…’Those who want to campaign for gay rights should find another country’ – says TZ Home Affairs Minister
Tanzania has launched a 17 anti-gay surveillance squad to hunt down and arrest anyone considered to be a lesbian, gay, bi-sexual or transgender (LGBTI) saying the country does not want to anger God.
The committee has been mandated to, among other things, identify gay people on social media. The task force has the authority to arrest those identified or perceived to be gay.
“I have information about the presence of many homosexuals in our province,” said governor of Tanzania’s economic capital Dar es Salaam, Paul Makonda while calling on citizens to begin reporting homosexuals for round-ups to begin next week.
Makonda says he was pleased with public response as thousands of people have already been reported and handed over to authorities after government ordered the public to report any person suspected of being gay.

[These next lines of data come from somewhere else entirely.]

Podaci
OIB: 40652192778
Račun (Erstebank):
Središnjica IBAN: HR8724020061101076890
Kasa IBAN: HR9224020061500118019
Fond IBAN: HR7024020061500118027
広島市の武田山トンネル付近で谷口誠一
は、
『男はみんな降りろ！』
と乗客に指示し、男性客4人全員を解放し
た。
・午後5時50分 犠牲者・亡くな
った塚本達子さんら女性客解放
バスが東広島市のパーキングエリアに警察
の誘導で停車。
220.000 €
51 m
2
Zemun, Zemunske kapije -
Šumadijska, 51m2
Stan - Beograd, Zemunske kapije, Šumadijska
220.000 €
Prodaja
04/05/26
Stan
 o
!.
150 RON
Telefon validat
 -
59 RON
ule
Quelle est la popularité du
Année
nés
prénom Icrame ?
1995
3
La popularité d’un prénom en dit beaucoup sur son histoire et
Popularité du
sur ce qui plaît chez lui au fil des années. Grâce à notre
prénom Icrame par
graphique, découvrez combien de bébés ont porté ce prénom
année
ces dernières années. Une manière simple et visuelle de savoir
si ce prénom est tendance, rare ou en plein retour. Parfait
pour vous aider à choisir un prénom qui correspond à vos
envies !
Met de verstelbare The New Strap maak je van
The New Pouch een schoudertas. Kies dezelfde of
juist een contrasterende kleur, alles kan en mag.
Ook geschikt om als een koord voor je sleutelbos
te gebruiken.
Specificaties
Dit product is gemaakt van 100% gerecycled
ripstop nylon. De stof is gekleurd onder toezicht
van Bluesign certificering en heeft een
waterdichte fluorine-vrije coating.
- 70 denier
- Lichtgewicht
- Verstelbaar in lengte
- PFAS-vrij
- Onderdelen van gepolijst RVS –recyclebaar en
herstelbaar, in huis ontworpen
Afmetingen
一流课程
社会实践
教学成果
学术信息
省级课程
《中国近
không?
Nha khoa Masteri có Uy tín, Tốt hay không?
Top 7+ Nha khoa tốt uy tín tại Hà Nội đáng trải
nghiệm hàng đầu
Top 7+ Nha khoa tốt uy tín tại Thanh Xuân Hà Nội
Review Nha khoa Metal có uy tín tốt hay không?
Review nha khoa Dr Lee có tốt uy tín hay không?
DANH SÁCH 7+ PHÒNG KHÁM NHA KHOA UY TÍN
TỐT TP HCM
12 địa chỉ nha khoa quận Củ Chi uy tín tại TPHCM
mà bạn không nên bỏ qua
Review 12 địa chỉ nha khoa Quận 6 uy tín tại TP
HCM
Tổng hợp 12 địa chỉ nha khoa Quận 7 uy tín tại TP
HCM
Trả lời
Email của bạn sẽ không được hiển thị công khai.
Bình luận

“These homosexuals boast on social networks,” said Makonda, a fervent Christian and loyal ally of President John Magufuli.
Makonda said homosexual behaviour “tramples on the moral values of Tanzanians and our two Christian and Muslim religions”.

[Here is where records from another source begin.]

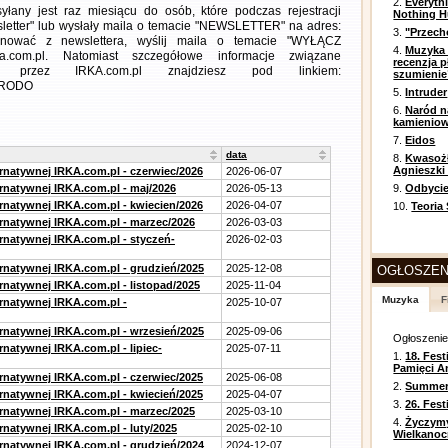
2.
Everyth
any jest raz miesiącu do osób, które podczas rejestracji
Nothing H
letter" lub wysłały maila o temacie "NEWSLETTER" na adres:
3.
"Przech
ezygnować z newslettera, wyślij maila o temacie "WYŁĄCZ
4.
Muzyka 
a.com.pl. Natomiast szczegółowe informacje związane
recenzja p
 przez IRKA.com.pl znajdziesz pod linkiem:
szumienie
m=RODO
5.
Intruder
6.
Naród n
kamienio
7.
Eidos
data
8.
Kwasożł
Agnieszki
ernatywnej IRKA.com.pl - czerwiec/2026
2026-06-07
ernatywnej IRKA.com.pl - maj/2026
2026-05-13
9.
Odbycie
ernatywnej IRKA.com.pl - kwiecien/2026
2026-04-07
10.
Teoria
ernatywnej IRKA.com.pl - marzec/2026
2026-03-03
ernatywnej IRKA.com.pl - styczeń-
2026-02-03
ernatywnej IRKA.com.pl - grudzień/2025
2025-12-08
OGŁOSZEN
rnatywnej IRKA.com.pl - listopad/2025
2025-11-04
Muzyka
F
ernatywnej IRKA.com.pl -
2025-10-07
ernatywnej IRKA.com.pl - wrzesień/2025
2025-09-06
Ogłoszeni
rnatywnej IRKA.com.pl - lipiec-
2025-07-11
1.
18. Fest
Pamięci A
ernatywnej IRKA.com.pl - czerwiec/2025
2025-06-08
2.
Summer 
ernatywnej IRKA.com.pl - kwiecień/2025
2025-04-07
3.
26. Fes
ernatywnej IRKA.com.pl - marzec/2025
2025-03-10
4.
Życzym
rnatywnej IRKA.com.pl - luty/2025
2025-02-10
Wielkanoc
ernatywnej IRKA.com.pl - grudzień/2024
2024-12-07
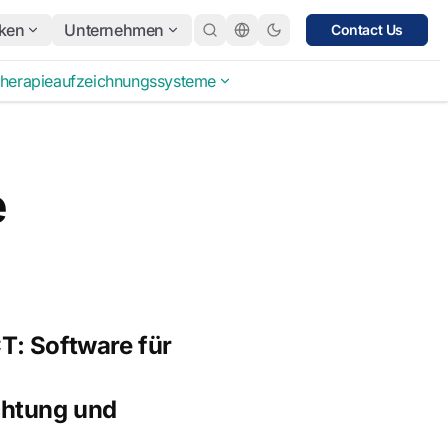
ken
Unternehmen
Contact Us
herapieaufzeichnungssysteme
e
: Software für
chtung und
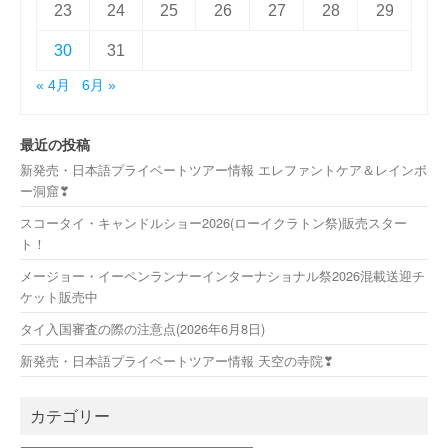
23
24
25
26
27
28
29
30
31
« 4月
6月 »
最近の投稿
新発売・日本語プライベートツアー情報 エレファントケア＆レインボ
ー洞窟❣
スコータイ・キャンドルショー2026(ローイクラトン祭)販売スター
ト！
メージョー・イーペンランナーインターナショナル祭2026混載送迎チ
ケット販売中
タイ入国審査の際の注意点(2026年6月8日)
新発売・日本語プライベートツアー情報 天空の寺院❣
カテゴリー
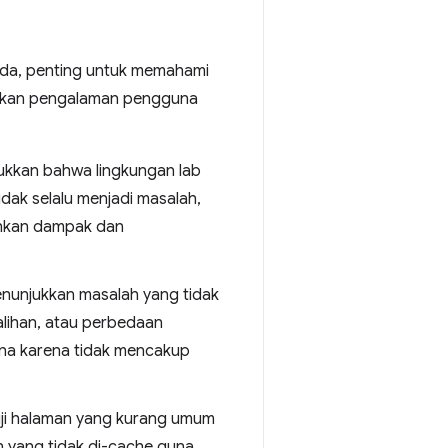
eda, penting untuk memahami
atkan pengalaman pengguna
njukkan bahwa lingkungan lab
dak selalu menjadi masalah,
bihkan dampak dan
 menunjukkan masalah yang tidak
galihan, atau perbedaan
guna karena tidak mencakup
 uji halaman yang kurang umum
 yang tidak di-cache guna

He said he expected criticism from outsiders for his hardline stance but added: “I prefer to anger those countries than to anger God.”
Anti-homosexual sentiment is rife in Tanzania, forcing most gays, lesbians and other sexual minorities to live in secrecy.
In Tanzania, homosexuality is illegal and anyone found guilty faces a minimum sentence of 30 years in prison.
The country upholds provisions outlined in the Tanzania Penal Code of 1945 that states that any person who “has carnal knowledge of any person against the order of nature” is liable for life imprisonment or a term for at least 30 years.
Despite international condemnation, Tanzania Home Affairs Minister Mwigulu Nchemba said in 2017 that “those who want to campaign for gay rights should find another country that allows those things”.
Last year, President Magufuli said that everybody should condemn homosexuality because “even cows” disapproves of homosexuality.
Amnesty slams Tanzania
Meanwhile, local and international human rights organisations and activists have been alarmed and condemned Tanzania for the task force which they said is leading the country down a “dangerous path”.
“It is extremely regrettable that Tanzania has chosen to take such a dangerous path in its handling of an already marginalized group of people. The idea of this taskforce must be immediately abandoned as it only serves to incite hatred among members of the public” said Joan Nanyuki, Amnesty’s regional director.